Holy guacamole, this is a good post ;)Laura, they prob never talked about how they met coz it would be an example of what we know NOT to do. D'oh!Will I ever tell the kid about my past mistakes? Yea for sure (those that I can remember, anyway), but follow it up with "And I've regretted it ever since." LOL!!
Thank you Becky – I hope Dr Seuss and the Whos Down in Who-Ville dont sue me for that one, LOL.Sina – I agree, always emphasize the deep gut-wrenching REGRET.Essential ingredient.
I read this yesterday and it made me laugh. I started to type a reply, but then thought maybe I should think about it first. Which is what I have to do when I answer my kids. Mine are 15 and 17. I think as a parent, we are forced to evade the truth. We have to promote "This is what you should strive to do." Then later it becomes, "No, I didn't succeed in that strive, and messed up a lot, but I learned a lot of wrong things to do and you would be smart to learn from my failures." Now it's like, "Yeah, I had a lot of boyfriends, I probably did some stuff that was fun, but I'm not particularly proud of, and it's really none of your business. It's your life to live. I've raised you the best I can. Please go out in the world and do your best." Mostly now, I just pray they stay safe.
I just started reading your blog – it is hilarious…went through your posts the past few months…very entertaining!
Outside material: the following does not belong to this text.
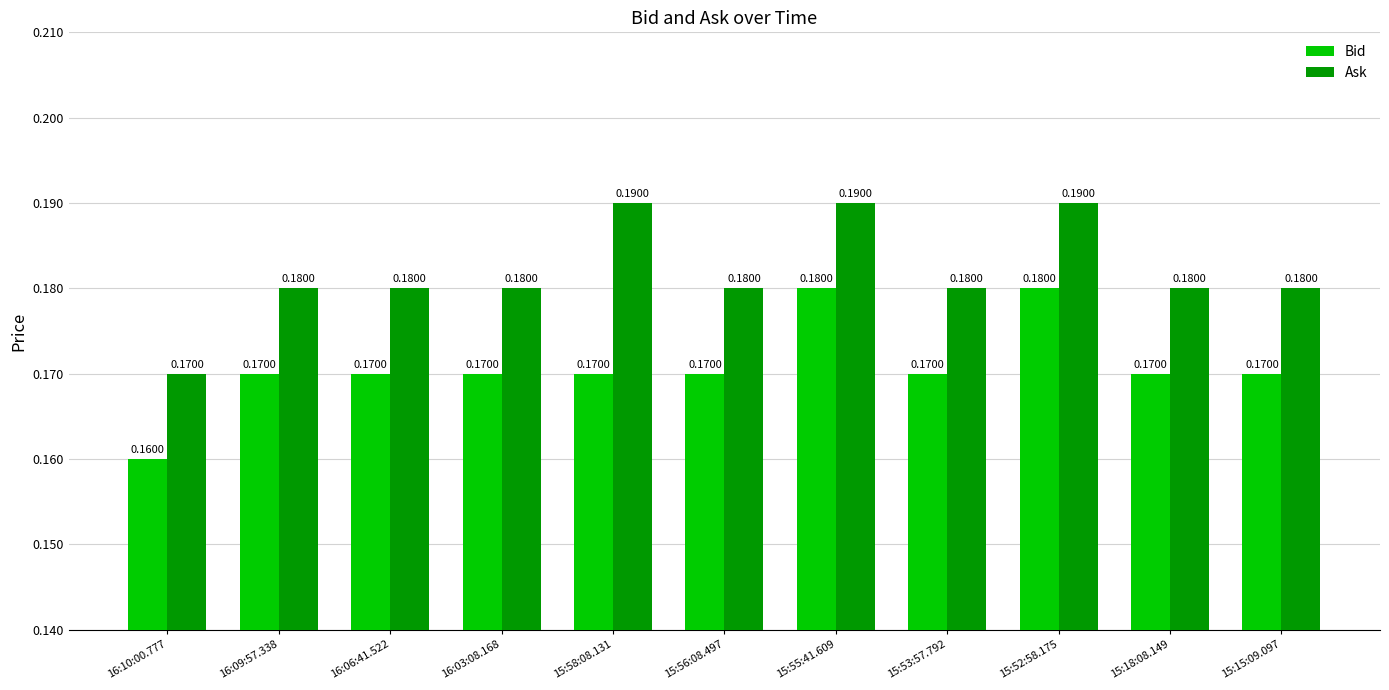

How many categories are shown in the chart?

11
I can totally relate to some (okay most) of them…esp the one about BYU – yes, I went there for two years but transferred to Univ. of Utah. Love your work and writing! Malo lava!
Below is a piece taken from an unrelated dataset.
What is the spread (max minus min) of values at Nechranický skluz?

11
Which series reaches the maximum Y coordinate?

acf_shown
I'm pretty much open. It helps that I was a naive nerd in high school because when I talk with my kids about my wild college days I always feel like it's sort of hinting that they too have to wait until they go to college. Well, here's hoping my daughter goes to college (you know, you read my latest GED scare post–ack!)I love the title of your post btw–hysterical!!
LOL!! We all have to kiss frogs before finding our Prince 🙂
Haha I love your blog because I can relate to most of them. However, this post reminds me of the conversations/questions I always ask my mum. Blog is amazing 🙂 Its the first thing I read when I get access to the internet haha which is every morning/midnight when the younger siblings are at school or asleep haha But I really like this post! It sounds like my mother when we talk about school and all the wild things she's done haha My favorite of her stories is when she is talking about her life when she was in SAMOA COLLEGE! Greatest!
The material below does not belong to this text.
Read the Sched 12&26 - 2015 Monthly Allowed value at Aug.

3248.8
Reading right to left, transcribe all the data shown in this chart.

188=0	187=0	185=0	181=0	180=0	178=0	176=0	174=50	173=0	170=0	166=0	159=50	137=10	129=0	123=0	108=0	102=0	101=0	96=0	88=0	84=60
Thank you for checking out my blog Letupu. I agree, listening to mother stories of their 'wild days' can be fascinating, lol. Your mums a ex-SAMCO ay? I wonder if there were any Daniels there when she was a student there?!
Jillian I like the way you sum that up, with your approach – so true. We start off by teaching and telling them the ideal, what we hope for them to live by, then gradually move into 'I know this way works because i tried THAT way and it was way stupid…' and then eventually, we're letting them go and hoping they dont make mistakes that are too huge! Ah parenting. I never knew it would be this precarious a calling.Pauline, love having new readers join the blog, glad youre enjoying it.Coleen, thats why im always on particular lookout for other mother/parenting bloggers so that i can learn from their experiences. Your recent post on the GED scare was funny, but an excellent reminder to me that we have to let our children room to grow, to choose, and to change their minds (at the drop of a hat.) Even when it terrifies us. Thank you.Carey Ann – Agree. But as i look back, did some of them have to be such awful frogs?! LOL
I am very open and honest with my kids- my parents were the same with me. I want them to feel safe asking me anything and coming to me when they make mistakes just like I did.